La cour d'assises de Paris s'est penchée mercredi sur le recrutement de mineurs pour les former à l'action armée en Syrie, au coeur des accusations de complicité de crimes de guerre visant un ex-rebelle syrien, Majdi Nema, qui conteste les faits.
Cet homme, ancien porte-parole de Jaysh al-Islam (JAI, Armée de l'islam), un groupe rebelle salafiste, est jugé depuis le 29 avril à Paris, en vertu de la compétence universelle de la justice française.
Il est notamment soupçonné d'avoir aidé à enrôler des enfants ou des adolescents pour les former à l'action armée. Pour ces faits, il encourt 20 ans de réclusion criminelle.
Au cinquième jour de ce procès dont les débats, poussifs et décousus, sont régulièrement émaillés d'incidents d'audience concernant notamment la traduction des propos en arabe de l'accusé, la cour a commencé à aborder le fond du dossier en entendant les enquêteurs de l'Office central de lutte contre les crimes contre l'humanité et les crimes de guerre, en charge des investigations.
A la barre, la directrice d'enquête a notamment expliqué qu'après l'interpellation de l'accusé en janvier 2020 à Marseille, où il se trouvait pour un court séjour d'études, plusieurs milliers de fichiers avaient été retrouvés en perquisition à son domicile, notamment dans son ordinateur et sur une tablette.
Face à l'impossibilité de se rendre en Syrie, dirigée par le régime de Bachar al-Assad avec lequel les relations diplomatiques et judiciaires étaient rompues, les enquêteurs se sont essentiellement appuyés sur ces documents, ainsi que sur des témoignages pour nourrir les investigations.

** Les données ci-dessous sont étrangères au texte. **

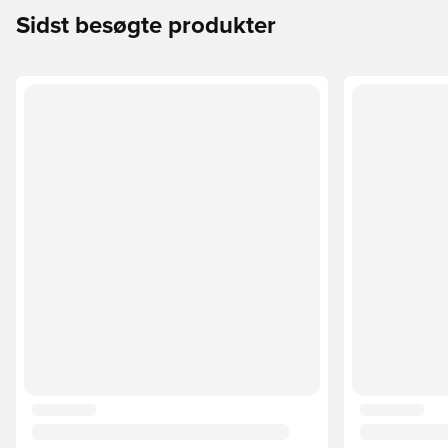
Sidst besøgte produkter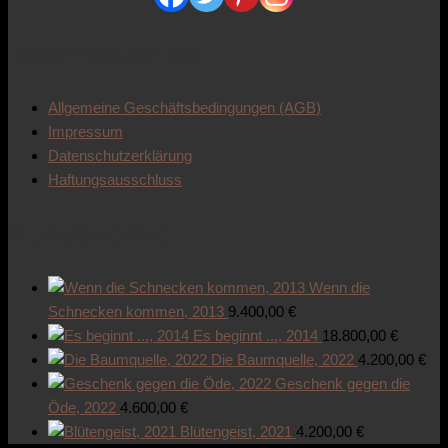
Informationen
Allgemeine Geschäftsbedingungen (AGB)
Impressum
Datenschutzerklärung
Haftungsausschluss
Kunstwerke
Wenn die
Schnecken kommen, 2013
9.400,00
€
Es beginnt ..., 2014
18.800,00
€
Die Baumquelle, 2022
4.200,00
€
Geschenk gegen die
Öde, 2022
4.600,00
€
Blütengeist, 2021
4.200,00
€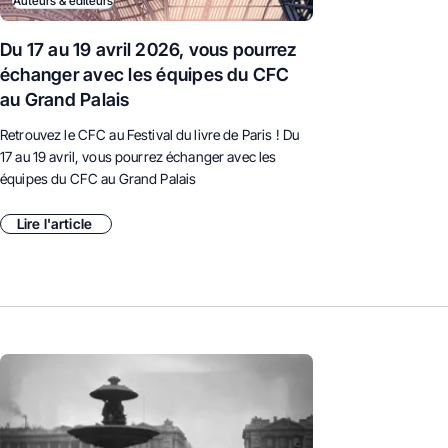
Auteurs & éditeurs
Du 17 au 19 avril 2026, vous pourrez
échanger avec les équipes du CFC
au Grand Palais
Retrouvez le CFC au Festival du livre de Paris ! Du
17 au 19 avril, vous pourrez échanger avec les
équipes du CFC au Grand Palais
Lire l'article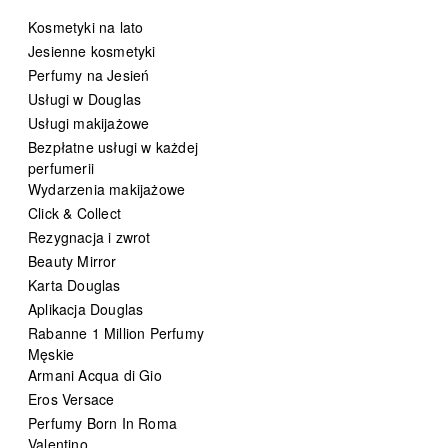
Kosmetyki na lato
Jesienne kosmetyki
Perfumy na Jesień
Usługi w Douglas
Usługi makijażowe
Bezpłatne usługi w każdej
perfumerii
Wydarzenia makijażowe
Click & Collect
Rezygnacja i zwrot
Beauty Mirror
Karta Douglas
Aplikacja Douglas
Rabanne 1 Million Perfumy
Męskie
Armani Acqua di Gio
Eros Versace
Perfumy Born In Roma
Valentino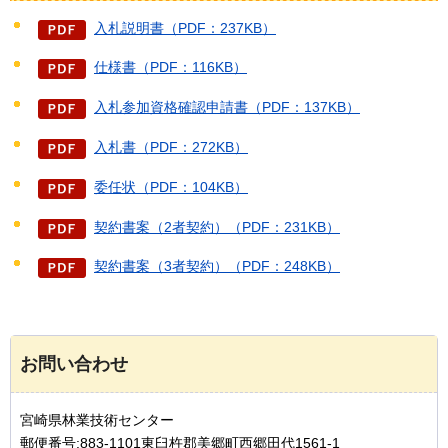
入札説明書（PDF：237KB）
仕様書（PDF：116KB）
入札参加資格確認申請書（PDF：137KB）
入札書（PDF：272KB）
委任状（PDF：104KB）
契約書案（2者契約）（PDF：231KB）
契約書案（3者契約）（PDF：248KB）
お問い合わせ
宮崎県林業技術センター
郵便番号:883-1101東臼杵郡美郷町西郷田代1561-1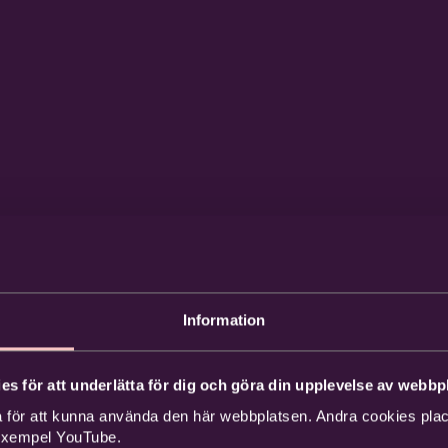
Information
es för att underlätta för dig och göra din upplevelse av webbpl
 för att kunna använda den här webbplatsen. Andra cookies place
 exempel YouTube.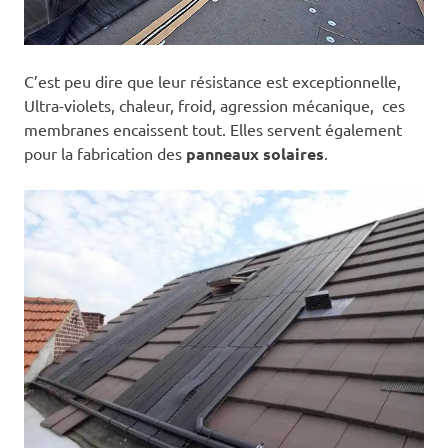
C’est peu dire que leur résistance est exceptionnelle,
Ultra-violets, chaleur, froid, agression mécanique, ces
membranes encaissent tout. Elles servent également
pour la fabrication des
panneaux solaires
.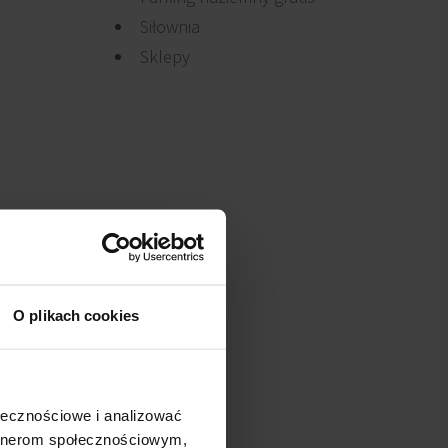
Siłownia
Sklepy
O plikach cookies
ołecznościowe i analizować
artnerom społecznościowym,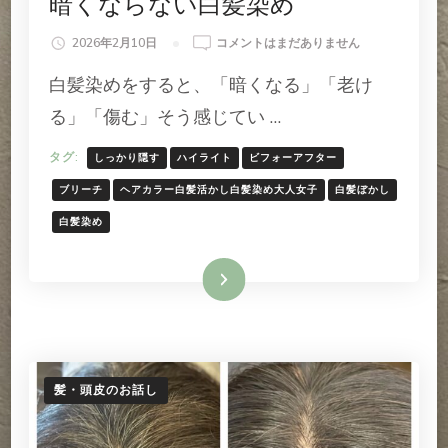
暗くならない白髪染め
暗
2026年2月10日
コメントはまだありません
く
白髪染めをすると、「暗くなる」「老け
な
ら
る」「傷む」そう感じてい …
な
い
タグ:
しっかり隠す
ハイライト
ビフォーアフター
白
髪
ブリーチ
ヘアカラー白髪活かし白髪染め大人女子
白髪ぼかし
染
白髪染め
め
へ
の
続きを読む
髪・頭皮のお話し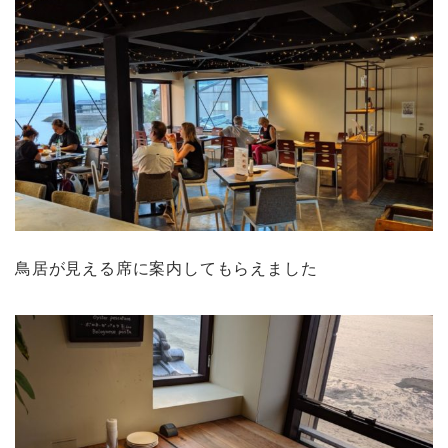
鳥居が見える席に案内してもらえました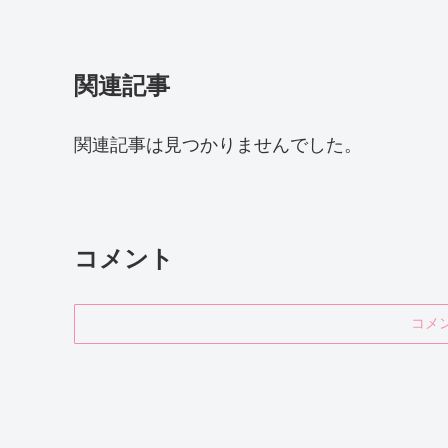
関連記事
関連記事は見つかりませんでした。
コメント
コメ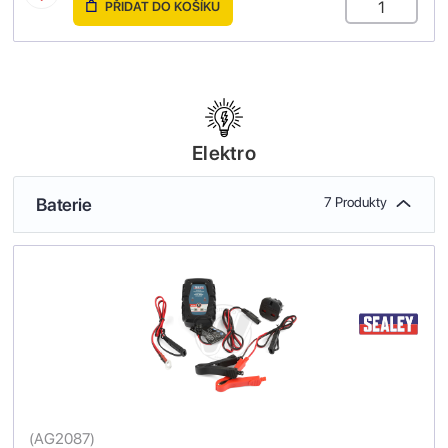
PŘIDAT DO KOŠÍKU
Elektro
Baterie
7 Produkty
(
AG2087
)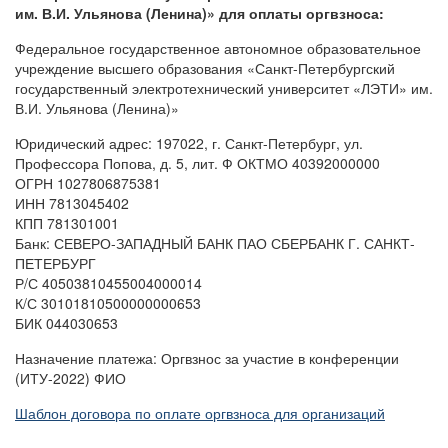
им. В.И. Ульянова (Ленина)» для оплаты оргвзноса:
Федеральное государственное автономное образовательное
учреждение высшего образования «Санкт-Петербургский
государственный электротехнический университет «ЛЭТИ» им.
В.И. Ульянова (Ленина)»
Юридический адрес: 197022, г. Санкт-Петербург, ул.
Профессора Попова, д. 5, лит. Ф ОКТМО 40392000000
ОГРН 1027806875381
ИНН 7813045402
КПП 781301001
Банк: СЕВЕРО-ЗАПАДНЫЙ БАНК ПАО СБЕРБАНК Г. САНКТ-
ПЕТЕРБУРГ
Р/С 40503810455004000014
К/С 30101810500000000653
БИК 044030653
Назначение платежа: Оргвзнос за участие в конференции
(ИТУ-2022) ФИО
Шаблон договора по оплате оргвзноса для организаций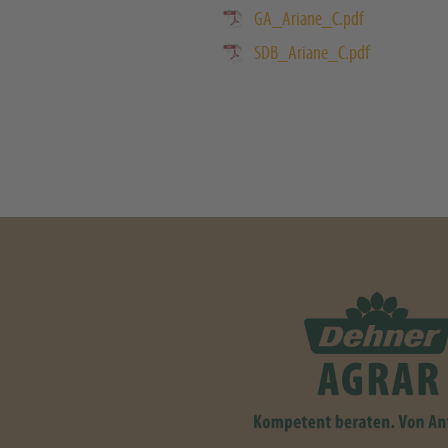
GA_Ariane_C.pdf
SDB_Ariane_C.pdf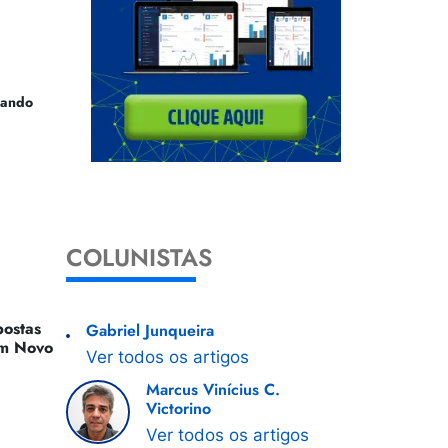
uando
COLUNISTAS
ostas
Gabriel Junqueira
 Um Novo
Ver todos os artigos
Marcus Vinícius C.
Victorino
Ver todos os artigos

Selon l'enquêtrice, "pas mal de documents" concernent l'enrôlement de mineurs, comme un CV disant par exemple que Majdi Nema était "commandant de camps d'entraînement". Des vidéos, dont certaines ont été diffusées à l'audience, montrent des garçons s'entraînant ou portant des armes. L'accusé ne figure toutefois par sur les images.
Trois personnes de la même famille, témoignant anonymement, l'accusent d'avoir été présent lors de campagnes de formation militaire. L'un d'eux, mineur à l'époque, raconte que Majdi Nema avait enregistré personnellement son dossier.
Des éléments à faible valeur probatoire pour les avocats de la défense. Le CV mentionnait-il que Majdi Nema était commandant de camps d'entraînement "pour mineurs", demande ainsi Me Romain Ruiz. "Non", reconnaît l'enquêtrice qui s'empresse d'ajouter: "Mais dans les vidéos, dans les camps d'entraînement, on voit des mineurs".
Le conseil observe par ailleurs qu'on ne peut déterminer avec certitude l'âge des personnes en se basant sur des vidéos.
"Cela ne vous pose pas de problème qu'on ait trois témoins de la même famille" qui accusent Majdi Nema?, demande encore Me Ruiz. "Non", répond l'enquêtrice, tout en avouant un peu plus tard que "c'est mieux quand les gens ne se connaissent pas".